Department of Osteonecrosis and Hip Surgery, The Third Hospital of Hebei Medical University, Shijiazhuang, China.
Department of Orthopedics, Hebei Chest Hospital, Shijiazhuang, China.
Front Immunol. 2024 Jan 5;14:1280945. doi: 10.3389/fimmu.2023.1280945. eCollection 2023.
Osteosarcoma (OSA), the most common primary mesenchymal bone tumor, is a health threat to children and adolescents with a dismal prognosis. While cuproptosis and mitochondria dysfunction have been demonstrated to exert a crucial role in tumor progression and development, the mechanisms by which they are regulated in OSA still await clarification.
Two independent OSA cohorts containing transcriptome data and clinical information were collected from public databases. The heterogeneity of OSA were evaluated by single cell RNA (scRNA) analysis. To identify a newly molecular subtype, unsupervised consensus clustering was conducted. Cox relevant regression methods were utilized to establish a prognostic gene signature. Wet lab experiments were performed to confirm the effect of model gene in OSA cells.

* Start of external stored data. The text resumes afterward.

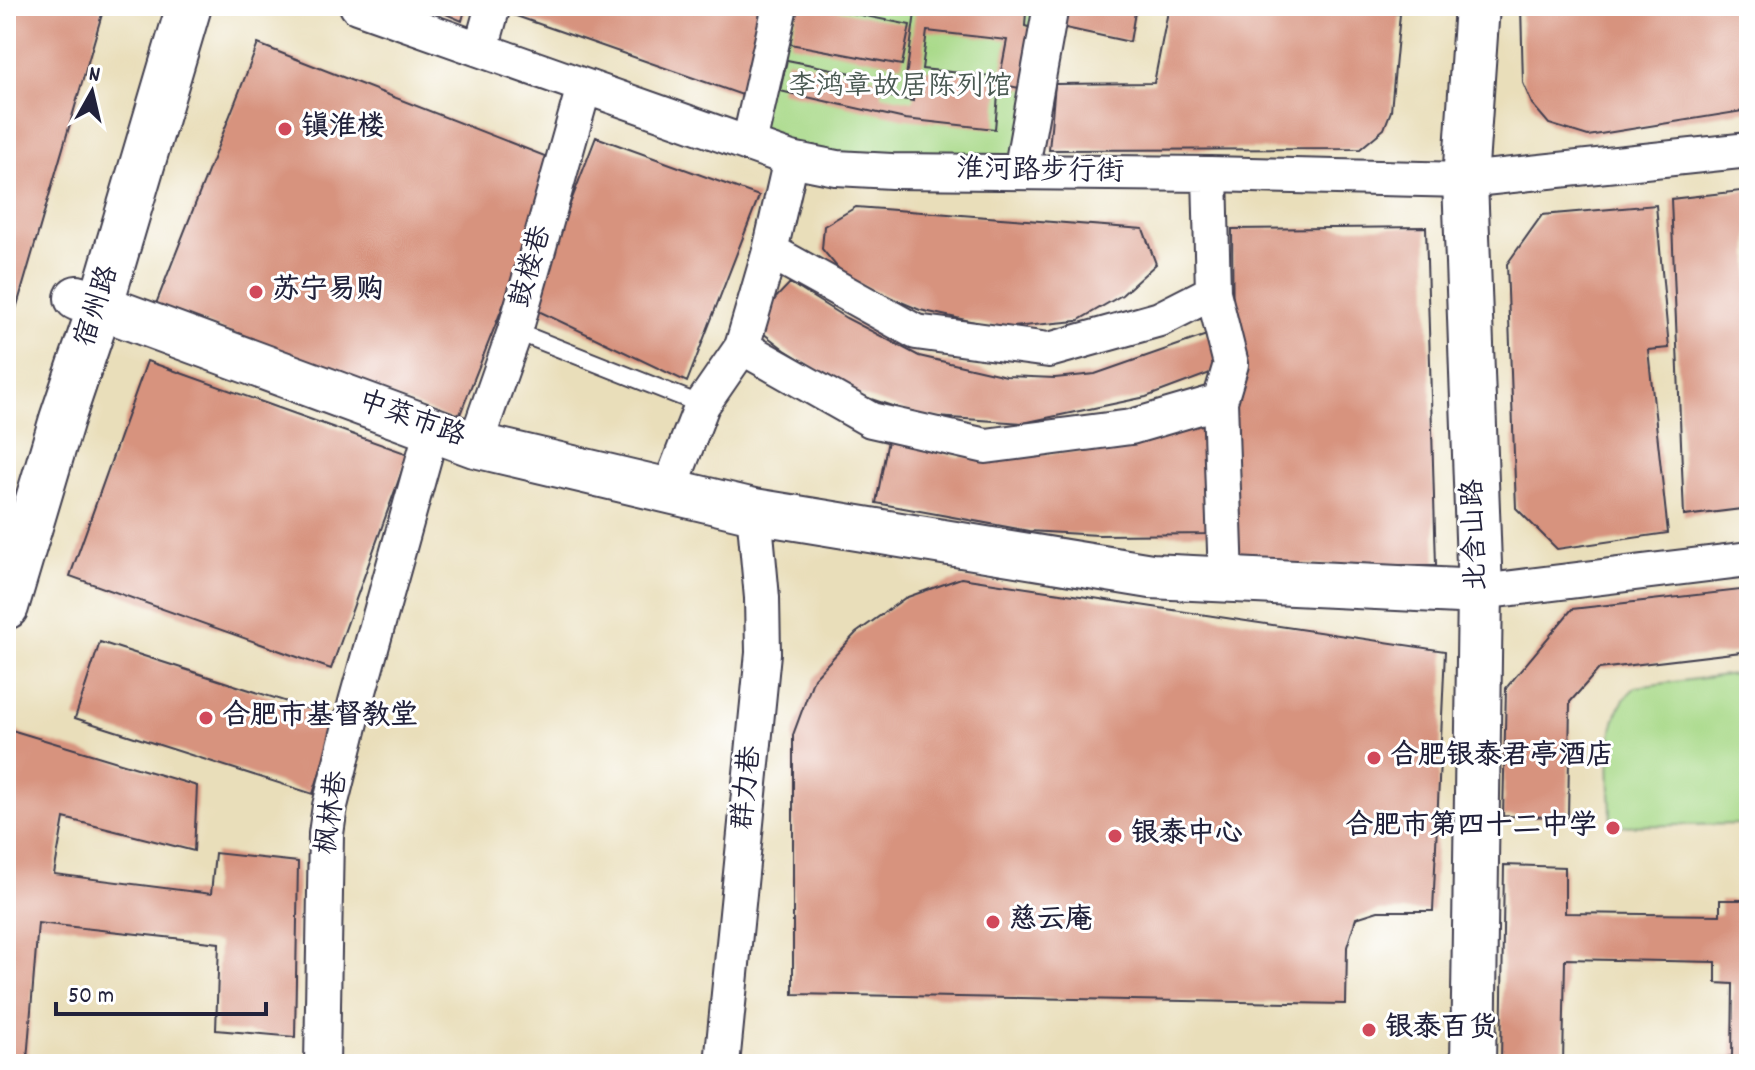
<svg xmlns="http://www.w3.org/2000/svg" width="1755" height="1070" viewBox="0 0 1755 1070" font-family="Dekko,'LXGW WenKai TC',sans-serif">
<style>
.green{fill:#a8d988;stroke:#657e62;stroke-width:2}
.building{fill:#d7937e;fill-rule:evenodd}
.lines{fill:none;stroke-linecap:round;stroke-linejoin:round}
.lane-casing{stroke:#403e4e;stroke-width:20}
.street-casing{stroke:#403e4e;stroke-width:38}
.secondary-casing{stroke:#403e4e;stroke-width:48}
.lane{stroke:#fff;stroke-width:16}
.street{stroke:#fff;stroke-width:34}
.secondary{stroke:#fff;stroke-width:44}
.poi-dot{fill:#d1495b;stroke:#fff;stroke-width:3}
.labels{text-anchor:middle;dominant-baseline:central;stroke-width:6;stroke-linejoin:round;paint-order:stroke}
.park-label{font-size:28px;fill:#4a5952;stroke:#fff}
.poi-label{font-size:28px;font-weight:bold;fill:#22223b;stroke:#fff;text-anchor:start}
.street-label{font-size:28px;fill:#22223b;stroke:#fff}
</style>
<rect width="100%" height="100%" fill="#fff"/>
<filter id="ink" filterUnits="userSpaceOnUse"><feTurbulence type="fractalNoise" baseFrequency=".0125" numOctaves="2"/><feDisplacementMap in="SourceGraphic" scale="16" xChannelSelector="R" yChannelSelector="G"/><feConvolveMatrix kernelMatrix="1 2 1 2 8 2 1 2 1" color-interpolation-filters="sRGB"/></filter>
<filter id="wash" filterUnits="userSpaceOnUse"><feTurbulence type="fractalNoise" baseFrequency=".006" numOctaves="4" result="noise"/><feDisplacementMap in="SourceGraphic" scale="32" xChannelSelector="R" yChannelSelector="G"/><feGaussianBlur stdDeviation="1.8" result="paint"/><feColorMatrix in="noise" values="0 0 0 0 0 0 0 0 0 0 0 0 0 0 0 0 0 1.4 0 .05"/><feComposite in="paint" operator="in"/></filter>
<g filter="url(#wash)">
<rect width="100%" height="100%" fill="#e9deba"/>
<path class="green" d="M 780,6 L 1051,6 L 1021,172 L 749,144 Z
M 1749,672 L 1749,824 L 1611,826 C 1612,784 1598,716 1636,687 Z"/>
<g id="blocks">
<path class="building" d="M 6,6 L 100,6 L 102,14 L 7,340 Z
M 427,6 L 466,6 L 462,21 Z
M 503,6 L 768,6 L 748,97 L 502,11 Z
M 798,6 L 817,6 L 910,25 L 902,65 L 790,44 Z
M 916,6 L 1045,6 L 1044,15 L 1026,12 L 1025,26 L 1038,30 L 1030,90 L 999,84 L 995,129 L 905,119 L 780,91 L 787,60 L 882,79 L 881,95 L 913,101 L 915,81 L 906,77 ZM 927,31 L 1007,40 L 1000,77 L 922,69 Z
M 1065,6 L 1136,6 L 1130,42 L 1061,27 Z
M 1169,6 L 1347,6 L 1400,14 L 1391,111 L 1384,129 L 1360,149 L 1049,150 L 1055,84 L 1154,83 Z
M 1521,6 L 1749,6 L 1749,110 L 1588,136 L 1549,124 L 1532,104 L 1523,83 Z
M 258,44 L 560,162 L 457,422 L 156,304 Z
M 596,137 L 759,196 L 687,382 L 530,307 Z
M 1749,190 L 1749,508 L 1684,516 L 1671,199 Z
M 1656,205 L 1669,348 L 1648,350 L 1668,533 L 1557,549 L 1516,508 L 1507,264 L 1542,215 Z
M 856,207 L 1143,229 L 1156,264 L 1122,295 L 1077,321 L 1002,328 L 920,310 L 847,279 L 822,249 L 824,226 Z
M 1426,227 L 1436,565 L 1235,565 L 1232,229 Z
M 790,283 L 846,318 L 919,356 L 1006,376 L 1055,378 L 1095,374 L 1218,331 L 1229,366 L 1146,397 L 1023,423 L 922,416 L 856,394 L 785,350 L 751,324 Z
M 147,361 L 408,454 L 331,669 L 70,576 Z
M 1203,418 L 1217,534 L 1098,535 L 1029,531 L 876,503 L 888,440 L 957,457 L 1045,454 L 1093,450 Z
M 961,578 L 1445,651 L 1433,911 L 1378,911 L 1356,918 L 1347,947 L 1346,1004 L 793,994 L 793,735 L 814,678 L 856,633 L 905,598 Z
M 1749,589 L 1749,651 L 1599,669 L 1570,702 L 1568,817 L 1503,816 L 1506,688 L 1572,609 Z
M 100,642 L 337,718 L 313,794 L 75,718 Z
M 8,729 L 197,786 L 194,851 L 64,818 L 54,874 L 211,894 L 215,853 L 298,862 L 295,1037 L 216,1030 L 219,943 L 38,923 L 27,1060 L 50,1062 L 50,1064 L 6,1064 L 6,737 Z
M 1504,865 L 1565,867 L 1565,913 L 1720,915 L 1720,900 L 1749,900 L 1749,1064 L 1716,1064 L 1717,1059 L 1732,1056 L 1733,984 L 1716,983 L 1716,962 L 1565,959 L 1563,1064 L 1501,1064 Z"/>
</g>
</g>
<g filter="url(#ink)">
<use href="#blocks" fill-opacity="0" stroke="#403e4e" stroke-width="2"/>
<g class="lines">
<g class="lane-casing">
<path id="lane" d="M 515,331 L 702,405"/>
</g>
<g class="street-casing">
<path id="street" d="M 357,6 L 791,159 L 836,168 L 892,171 L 1210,174 L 1465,180 L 1749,150
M 481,49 L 493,6
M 749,144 L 780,6
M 1021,172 L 1051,6
M 770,251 L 916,332 L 1049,350 L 1160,319 L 1213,292 L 1210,174
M 1213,292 L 1231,364 L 1220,401 L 1226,580
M 742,347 L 871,420 L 986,446 L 1131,427 L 1220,401
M 475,445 L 515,331 L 584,87
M 669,490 L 702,405 L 742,347 L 770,251 L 791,159
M 1480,592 L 1749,559
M 322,1064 L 326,834 L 330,806 L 356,702 L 432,429
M 722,1064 L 763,653 L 762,598 L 754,511"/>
</g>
<g class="secondary-casing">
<path id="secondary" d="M 77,298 L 475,445 L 754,511 L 1151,576 L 1480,592
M 6,607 L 62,419 L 100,307 L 189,6
M 1473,1064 L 1480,592 L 1465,180 L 1477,6"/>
</g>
<use href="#lane" class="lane"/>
<use href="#street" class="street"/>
<use href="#secondary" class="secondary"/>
</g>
</g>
<g class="poi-dot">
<circle cx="285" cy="129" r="8"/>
<circle cx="256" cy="292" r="8"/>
<circle cx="206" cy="718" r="8"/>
<circle cx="1374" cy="758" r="8"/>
<circle cx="1613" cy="828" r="8"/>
<circle cx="1115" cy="836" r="8"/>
<circle cx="993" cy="922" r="8"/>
<circle cx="1369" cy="1030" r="8"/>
</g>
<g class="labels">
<g class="park-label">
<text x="900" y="89">李鸿章故居陈列馆</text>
</g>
<g class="poi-label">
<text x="301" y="129">镇淮楼</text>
<text x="272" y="292">苏宁易购</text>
<text x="222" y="718">合肥市基督教堂</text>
<text x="1390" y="758">合肥银泰君亭酒店</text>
<text x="1597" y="828" text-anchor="end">合肥市第四十二中学</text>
<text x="1131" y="836">银泰中心</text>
<text x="1009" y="922">慈云庵</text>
<text x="1385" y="1030">银泰百货</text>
</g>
<g class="street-label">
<text transform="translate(1040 173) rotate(1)">淮河路步行街</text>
<text transform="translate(533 267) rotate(-74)">鼓楼巷</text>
<text transform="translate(99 307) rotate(-72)">宿州路</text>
<text transform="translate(411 421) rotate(20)">中菜市路</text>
<text transform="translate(1477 535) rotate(-92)">北含山路</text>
<text transform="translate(749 788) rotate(-84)">群力巷</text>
<text transform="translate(334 813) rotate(-82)">枫林巷</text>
</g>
</g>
<rect width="1755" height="1070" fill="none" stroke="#fff" stroke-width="32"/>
<g transform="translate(92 92) rotate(8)" stroke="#ffffff" stroke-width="6" paint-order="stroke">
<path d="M0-6L14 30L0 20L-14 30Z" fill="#22223b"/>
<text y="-12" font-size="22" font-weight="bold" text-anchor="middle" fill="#22223b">N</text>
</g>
<path d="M56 1002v12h210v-12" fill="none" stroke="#22223b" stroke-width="4"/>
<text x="68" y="1002" font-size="24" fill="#22223b" stroke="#ffffff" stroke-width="6" paint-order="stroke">50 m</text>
</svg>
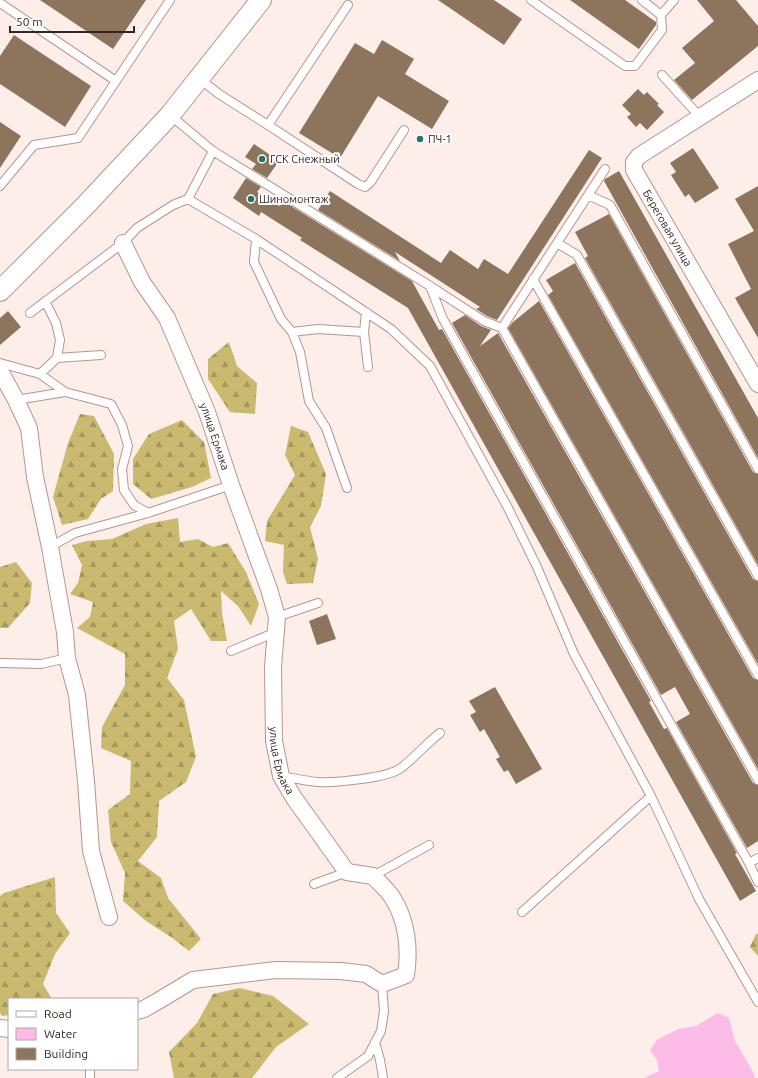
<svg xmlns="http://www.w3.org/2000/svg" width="758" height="1078" font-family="Ubuntu,sans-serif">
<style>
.forest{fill:url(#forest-firs)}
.water{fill:#fdbbe8}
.building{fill:#8d755d}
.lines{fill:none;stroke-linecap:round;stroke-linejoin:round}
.service-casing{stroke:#b8958a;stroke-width:10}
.minor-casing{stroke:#b8958a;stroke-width:18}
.tertiary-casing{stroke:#b8958a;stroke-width:22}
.service{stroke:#fff;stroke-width:8}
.minor{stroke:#fff;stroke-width:16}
.tertiary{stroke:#fff;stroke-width:20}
.poi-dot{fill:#29726c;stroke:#fff;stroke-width:1.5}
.labels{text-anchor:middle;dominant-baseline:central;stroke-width:4;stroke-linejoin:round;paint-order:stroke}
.poi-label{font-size:11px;fill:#332521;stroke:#fff;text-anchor:start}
.street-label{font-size:11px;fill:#332521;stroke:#fff}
</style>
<defs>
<pattern id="forest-firs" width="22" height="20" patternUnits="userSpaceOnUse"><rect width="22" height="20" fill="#c9ba70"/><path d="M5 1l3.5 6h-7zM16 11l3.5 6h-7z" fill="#a4975c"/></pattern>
</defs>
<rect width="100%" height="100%" fill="#fdeee9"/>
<path class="forest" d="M229 342 237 366 257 383 255 414 230 412 208 379V359Z
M80 414 94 416 114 454 113 491 101 499 88 519 62 525 53 497 68 443Z
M182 420 204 442 211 478 192 487 151 499 133 484V459L149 434Z
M291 426 308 432 326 474 321 506 310 527 318 559 313 583 287 584 283 572 284 545 265 541 267 521 295 475 285 455Z
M178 518 180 542 198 539 213 547 228 543 246 572 259 604 251 626 238 606 221 591 222 613 227 641H211L191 609 174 621 178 649 167 678 184 700 196 757 186 782 159 801 157 837 138 861 161 878 168 898 201 939 189 951 171 937 146 921 123 901 125 873 111 842 108 810 130 794 131 761 101 748 102 727 125 685V654L77 628 90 617 93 602 70 594 78 583 82 565 72 545 87 541 112 539 146 524Z
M16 562 32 583 30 603 8 628H0V567Z
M55 877 56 913 70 933 55 954 43 984 52 999H9V1015L2 1016 0 1013V896L4 893Z
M756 934H758V956L750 947Z
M240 988 273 996 309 1024 276 1047 252 1078H174L169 1052 197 1023 213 994Z"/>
<path class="water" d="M718 1013 729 1018 735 1041 752 1070 755 1078H644L659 1071 657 1060 650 1050 658 1039 678 1029 696 1026Z"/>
<path class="building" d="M40 0H146L113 49Z
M438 0H494L522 19 504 45Z
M570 0H625L656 22V25L639 49Z
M697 0H736L758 26V46L692 100 674 80 695 63 682 48 714 21Z
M14 35 91 86 65 127 0 84V56Z
M382 40 414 59 405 74 449 101 432 129 378 96 340 158 299 133 355 43 374 54Z
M638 89 644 95 647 92 659 104 657 105 664 112 647 130 640 123 636 127 627 117 631 114 622 105Z
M0 122 21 136 0 168Z
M254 144 279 161 267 178 252 169 256 164 245 157Z
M693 148 719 188 695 203 689 194 685 197 671 175 676 172 670 163Z
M589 150 602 158 497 320 487 316 476 309 480 307 395 252 400 261 318 210 330 191 441 263 450 250 478 269 484 259 508 274Z
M619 171 758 418V458L604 181 605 179Z
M246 178 261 187 257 192 279 206 283 201 412 281 439 330 442 329 651 701 649 702 664 729 667 728 737 853 735 854 756 891 740 901 408 308 300 240 302 238 261 212 259 216 233 198Z
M758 186V338L735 298 751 289 728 244 754 231 735 199Z
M609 214 753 472 758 474V565L585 258 588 256 575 232Z
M575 263 753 579 758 581V664L548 295 553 291 546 280Z
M539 301 753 678 758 680V769L508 328 513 322Z
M8 311 21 327 0 345V318Z
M465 315 481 326 491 330 480 346 498 333 753 783 758 785V841L747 848 676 722 690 714 675 687 661 695 452 323Z
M327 614 336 639 317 645 309 621Z
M495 687 542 769 516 784 508 770 504 772 496 759 500 757 484 729 480 732 470 715 476 712 469 701Z"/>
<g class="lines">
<defs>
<path id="service" d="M531 0 625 66H635L662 30 661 15 674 0
M642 0 661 15
M0 3 116 81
M662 75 700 117
M200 79 219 94 268 125 358 184 365 187 370 183 404 130
M170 115 213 151 430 286 484 321 502 328 605 169
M268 125 348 5
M0 186 34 145 78 138 170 0
M588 195 610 205 758 469
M188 199 256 239 391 329 430 366 508 508 537 567 574 654 651 796 699 899 758 1002
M256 239 254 262 281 319 292 332 300 352 309 401 326 428 347 488
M557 243 577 255 758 576
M533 279 758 675
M430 286 443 319 749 863 758 882
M366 312 364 332 368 367
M30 313 123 243 137 228 173 205 188 199 213 151
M502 328 758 780
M292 332 318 329 364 332
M57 358 101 355
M0 363 40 374 65 392
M40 374 57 358 60 340 56 323 45 301
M16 400 65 392 111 404 122 425 128 446 122 469 124 490 134 505 148 513
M50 547 75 533 148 513 231 485
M277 617 318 603
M231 651 276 632
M0 663 41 664 67 658
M281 776C293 778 306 781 318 782 335 783 388 778 401 768 415 757 426 744 440 733
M749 863 758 858
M373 876 429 845
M314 884 347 872
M522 912 651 796
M375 1042 380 1060 383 1078
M90 1078V1069
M337 1078 368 1056 381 1031 384 1011 382 984"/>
<g id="minor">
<path id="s1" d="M758 80 639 156 634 162V170L758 384"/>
<path id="s2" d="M123 243 142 282 167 318 207 412 231 485 269 589 277 617 273 667 274 741 281 776 294 798 347 872 373 876C379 883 387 889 392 897 407 920 410 949 406 975L382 984 366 974 341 971 276 970 193 980 158 1001 144 1009 137 1011"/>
<path d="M0 371 16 400 29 428 35 477 50 547 65 632 67 658 77 695 86 781 91 851 109 917"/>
<path d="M0 1028 9 1029"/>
</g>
<path id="tertiary" d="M0 291 83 208 170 115 261 0"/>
</defs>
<use href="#service" class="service-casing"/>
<use href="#minor" class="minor-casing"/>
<use href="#tertiary" class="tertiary-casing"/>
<use href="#service" class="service"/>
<use href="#minor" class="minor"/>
<use href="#tertiary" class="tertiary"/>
</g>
<g class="poi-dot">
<circle cx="420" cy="139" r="4"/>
<circle cx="262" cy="159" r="4"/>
<circle cx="251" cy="199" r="4"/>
</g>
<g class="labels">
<g class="poi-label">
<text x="428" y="139">ПЧ-1</text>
<text x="270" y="159">ГСК Снежный</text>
<text x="259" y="199">Шиномонтаж</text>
</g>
<g class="street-label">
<text stroke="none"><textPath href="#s1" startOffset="224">Береговая улица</textPath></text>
<text stroke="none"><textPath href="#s2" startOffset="215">улица Ермака</textPath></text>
<text stroke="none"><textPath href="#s2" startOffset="551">улица Ермака</textPath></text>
</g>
</g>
<rect x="8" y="998" width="130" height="72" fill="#ffffff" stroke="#ada8a6"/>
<rect x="16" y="1011" width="20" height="6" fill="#ffffff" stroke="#ada8a6"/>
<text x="44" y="1018" font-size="12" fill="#332521">Road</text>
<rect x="16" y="1028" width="20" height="12" fill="#fdbbe8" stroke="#ada8a6"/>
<text x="44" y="1038" font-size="12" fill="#332521">Water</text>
<rect x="16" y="1048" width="20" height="12" fill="#8d755d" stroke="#ada8a6"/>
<text x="44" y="1058" font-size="12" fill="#332521">Building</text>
<path d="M10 26v6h124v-6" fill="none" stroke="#332521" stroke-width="2"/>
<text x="16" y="26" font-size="12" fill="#332521" stroke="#ffffff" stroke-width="3" paint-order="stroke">50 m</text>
</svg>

We determined 30 distinct cell clusters and assessed OSA heterogeneity and stemness scRNA analysis. Then, univariate Cox analysis identified 24 candidate genes which were greatly associated with the prognosis of OSA. Based on these prognostic genes, we obtained two molecular subgroups. After conducting step Cox regression, three model genes were selected to construct a signature showing a favorable performance to forecast clinical outcome. Our proposed signature could also evaluate the response to chemotherapy and immunotherapy of OSA cases.
We generated a novel risk model based on cuproptosis and mitochondria-related genes in OSA with powerful predictive ability in prognosis and immune landscape.
骨肉瘤(OSA)是最常见的原发性间充质骨肿瘤,对儿童和青少年的健康构成威胁,预后不良。虽然铜死亡和线粒体功能障碍已被证明在肿瘤的进展和发展中发挥关键作用,但它们在 OSA 中的调控机制仍有待阐明。
从公共数据库中收集了包含转录组数据和临床信息的两个独立的 OSA 队列。通过单细胞 RNA(scRNA)分析评估 OSA 的异质性。为了确定新的分子亚型,进行了无监督共识聚类。使用 Cox 相关回归方法建立了预后基因特征。进行了湿实验室实验以确认模型基因在 OSA 细胞中的作用。
我们确定了 30 个不同的细胞簇,并评估了 OSA 异质性和干性 scRNA 分析。然后,单变量 Cox 分析确定了 24 个候选基因,这些基因与 OSA 的预后密切相关。基于这些预后基因,我们获得了两个分子亚群。在进行逐步 Cox 回归后,选择了三个模型基因来构建一个能够很好地预测临床结局的特征。我们提出的特征还可以评估 OSA 病例对化疗和免疫治疗的反应。
我们基于 OSA 中的铜死亡和线粒体相关基因生成了一个新的风险模型,该模型在预后和免疫景观方面具有强大的预测能力。